Semantic Identity Compression: Zero-Error Laws, Rate-Distortion, and Neurosymbolic Necessity

Tristan Simas

cs.IT Jan 20, 2026 · v1
Machine-checks all main semantic-identity-compression laws in Lean 4.
Symbolic systems operate over precise identities: variables denote specific objects, pointers target precise memory locations, and database keys refer to singular records. Neural embeddings generalize by compressing away semantic detail, but this compression creates collision ambiguity: multiple distinct entities can share the same representation value. Exact identity recovery requires additional information precisely when representation fibers have size greater than one. The residual cost is controlled by a single combinatorial object: the collision-fiber geometry of the representation map $π$. Let $A_π=\max_u |π^{-1}(u)|$ be the largest collision fiber. The finite laws include a tight fixed-length converse $L \ge \log_2 A_π$, an exact finite-block scaling law, a pointwise adaptive budget $\lceil \log_2 |π^{-1}(u)|\rceil$, and an exact fiberwise rate-distortion law for arbitrary finite sources via recoverable-mass decomposition across representation fibers. The uniform single-block formula $D^\star(L)=\max(0,1-2^L/a)$ appears as a closed-form special case when all mass lies on one collision block, where $a = A_π$ is the collision block size. The same fiber geometry determines query complexity and canonical structure for distinguishing families. Because this residual ambiguity is structural rather than representation-specific, symbolic identity mechanisms (handles, keys, pointers, nominal tags) are the necessary system-level complement to any non-injective semantic representation. All main results are machine-checked in Lean 4.
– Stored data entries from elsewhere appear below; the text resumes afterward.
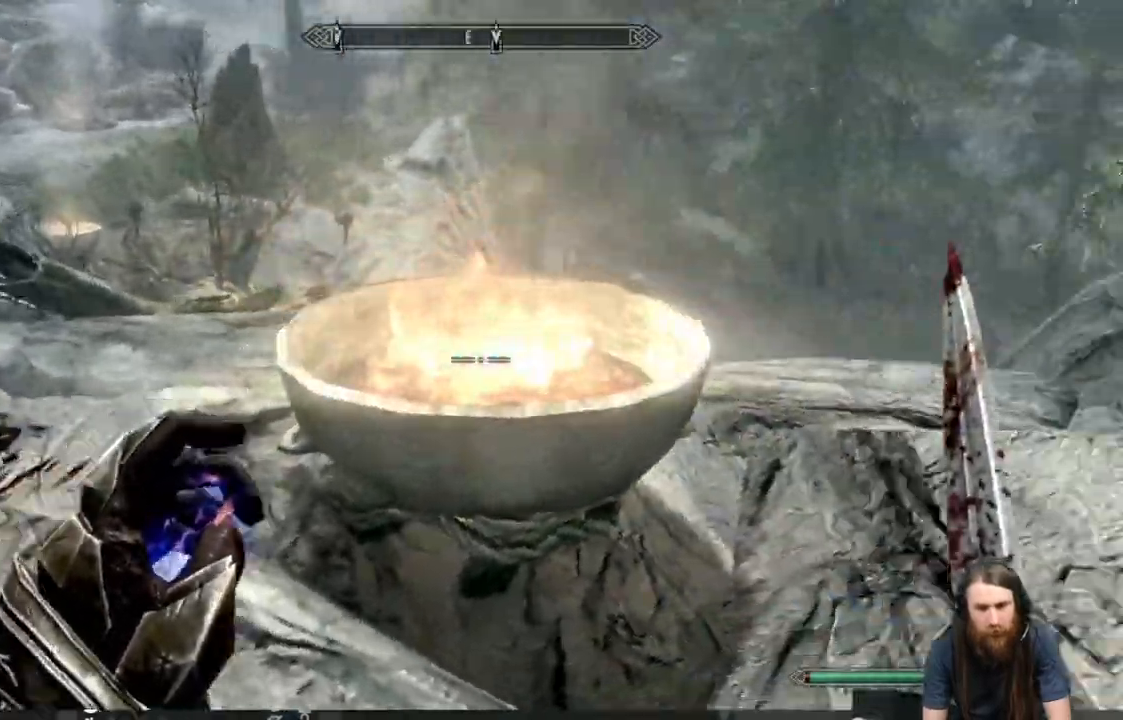
{"buttons": [], "left_stick": "center", "right_stick": "center", "events": [[50, "left_stick", "center"], [300, "right_stick", "center"]]}
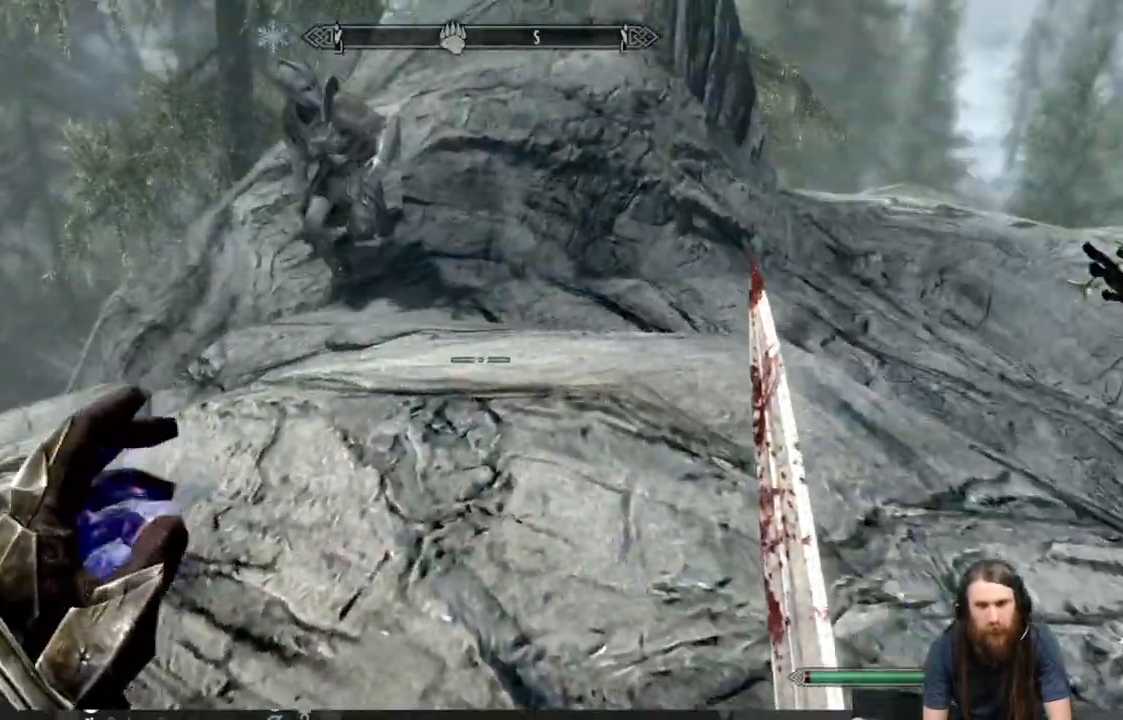
{"buttons": [], "left_stick": "up", "right_stick": "right", "events": [[17, "right_stick", "right"], [183, "right_stick", "center"], [200, "left_stick", "up"], [417, "right_stick", "right"]]}
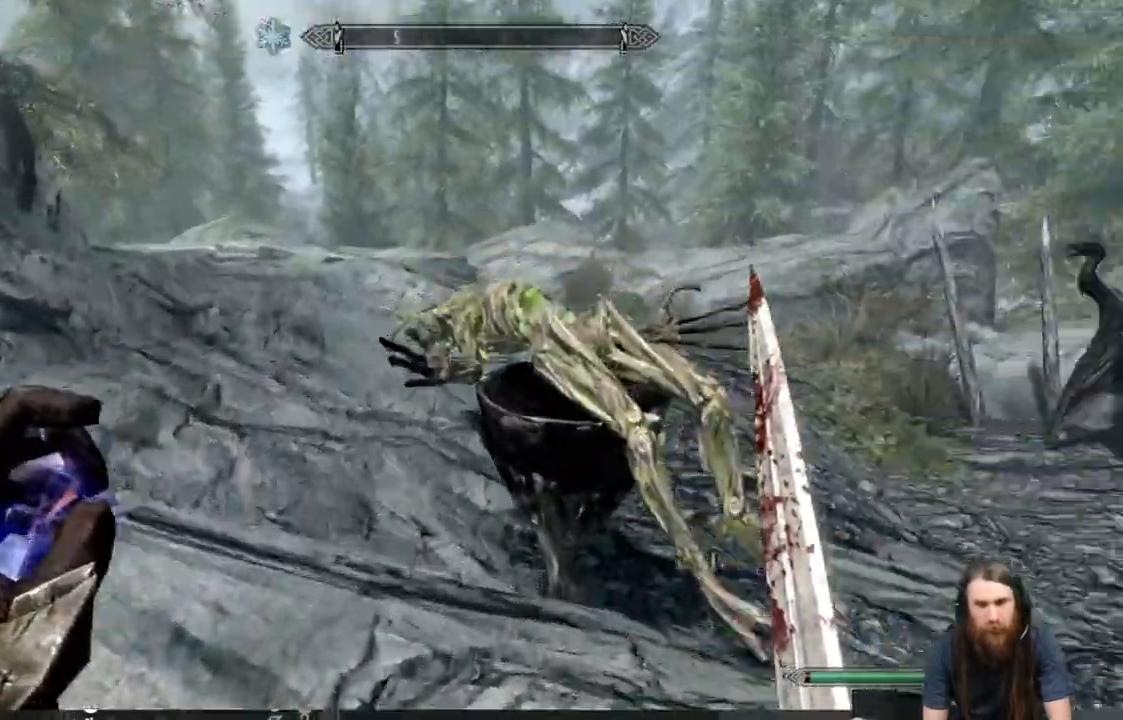
{"buttons": [], "left_stick": "up", "right_stick": "center", "events": [[133, "left_stick", "right"], [217, "left_stick", "up"], [217, "right_stick", "center"]]}
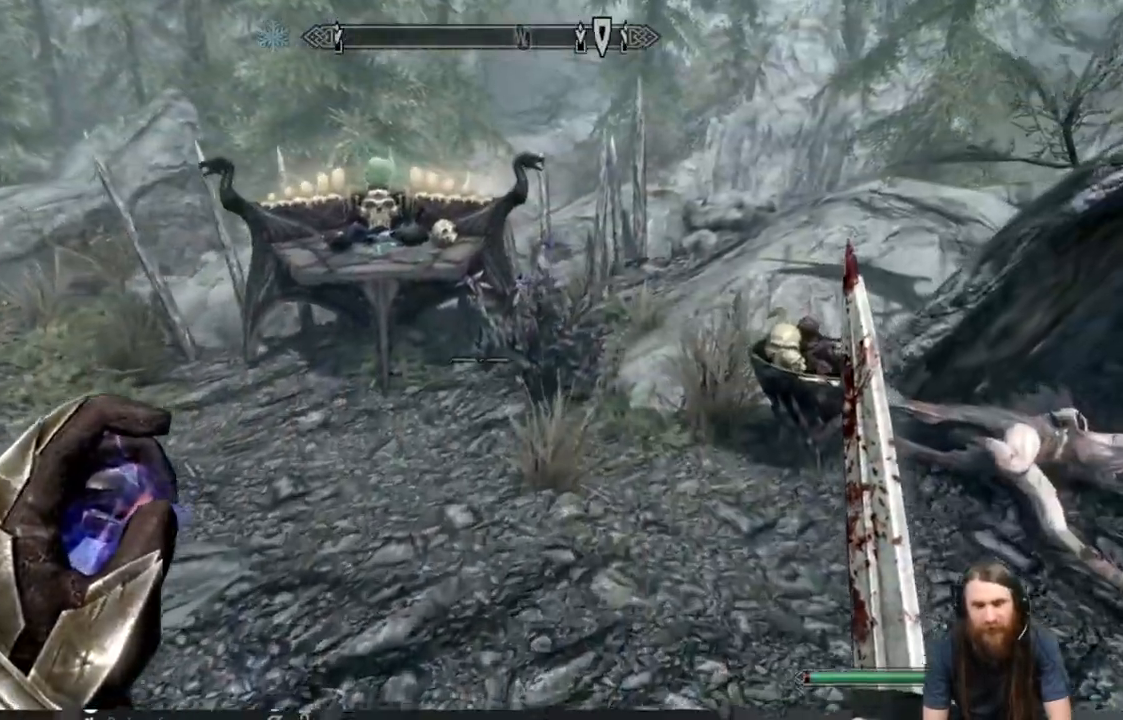
{"buttons": [], "left_stick": "up", "right_stick": "left", "events": [[317, "right_stick", "up-left"], [417, "right_stick", "left"]]}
Neural embeddings compress semantic detail, creating collision ambiguity where multiple entities share the same representation. Quantifying the irreducible cost of recovering exact identity from such non-injective representations lacked a unified formal treatment.

The paper characterizes identity recovery cost through the collision-fiber geometry of the representation map pi. The largest fiber A_pi = max_u |pi^{-1}(u)| controls all bounds. Results include a tight fixed-length converse L >= log2(A_pi), finite-block scaling laws, pointwise adaptive budgets, and a fiberwise rate-distortion law via recoverable-mass decomposition. All main results are machine-checked in Lean 4.

The framework proves that symbolic identity mechanisms (handles, keys, pointers) are the necessary complement to any non-injective semantic representation. The uniform single-block distortion formula D*(L) = max(0, 1 - 2^L/a) is derived as a closed-form special case. Query complexity and canonical distinguishing families are determined by fiber geometry.